The Blue Mountains are a spectacular sight.  They surround and enclose the landscape, almost pulsing with the life they contain.  People come from all over the world to experience first-hand the blue haze that radiates from the enormous structure.  To view them from the top is, indeed, a majestic sight but to experience them at ground level made them take on a very different existence.  These mountains had depth—true depth that buried into the skin of the Australian landscape.  We often view mountains as far-away markers, identifiable boundaries between the land and the sky.  To crawl down into the valleys of the mountains gave me a very different perspective.  I felt as if I was entering into the veins of Australia’s very existence.

The journey down to the cave was extremely difficult.  This was mainly due to the Darks’ refusal to reuse the same trail.  They did not want people following them so each time they went down they devised a new track.  The cave was furnished with mattresses and how they carried these down is a true mystery.
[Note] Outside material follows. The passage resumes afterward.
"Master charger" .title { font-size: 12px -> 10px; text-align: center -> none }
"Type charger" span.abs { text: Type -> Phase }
The Darks had supposedly spotted the cave from an opposing mountain and it took them over a year to finally track down to it and claim it as their own.  The entrance into the cave is a small crevice in the rocks.  You wiggle through the opening or go over the top of a huge rock and jump down into it.  And there it is: huge rock faces that form rock ceilings, rock floors and rock walls.  These structures jut out over the mountains.  The views over the east each morning must have provided Eleanor with endless writing material.
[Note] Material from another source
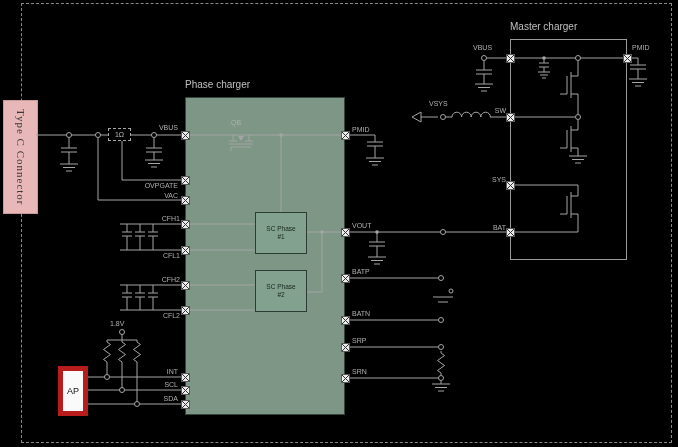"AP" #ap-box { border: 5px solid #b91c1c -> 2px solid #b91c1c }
As I mentioned earlier, Eric Dark is credited with being one of Australia’s first environmentalist, however, it is of interest to note that he used dynamite to blow up a rock face and create a private ensuite for the family.  The rock pool is still there today.

This trail is a secret, not because I feel that I am one of the elite who should know about it but rather the opposite.  I do not know if I have the authority to reveal its presence.  This lack of authority works on a number of levels:  I do not know if the Darks would approve of people entering their natural home and, more importantly, I do not know if the landscape wants people traversing it.  I do not know.  I know I own the experience of travelling down to the cave but the actual physical site itself is not mine to share.  I am not suggesting that the cave is a monument to a past era but more that I do not know all the stories that are alive in this cave.  I do not know if it wants new chapters added to the existing chapters.  It was a spectacular place but it was not my place.  I knew with every step I took over every rock and every tree root—that I was a visitor.  I was being allowed in but I knew I was not in charge of the narrative.  I was extremely relieved when I was allowed to come out of the narrative and not remain lost in a labyrinth of stories that swirl continuously through the mountains.



Lesley Hawkes teaches in Literary Studies at QUT.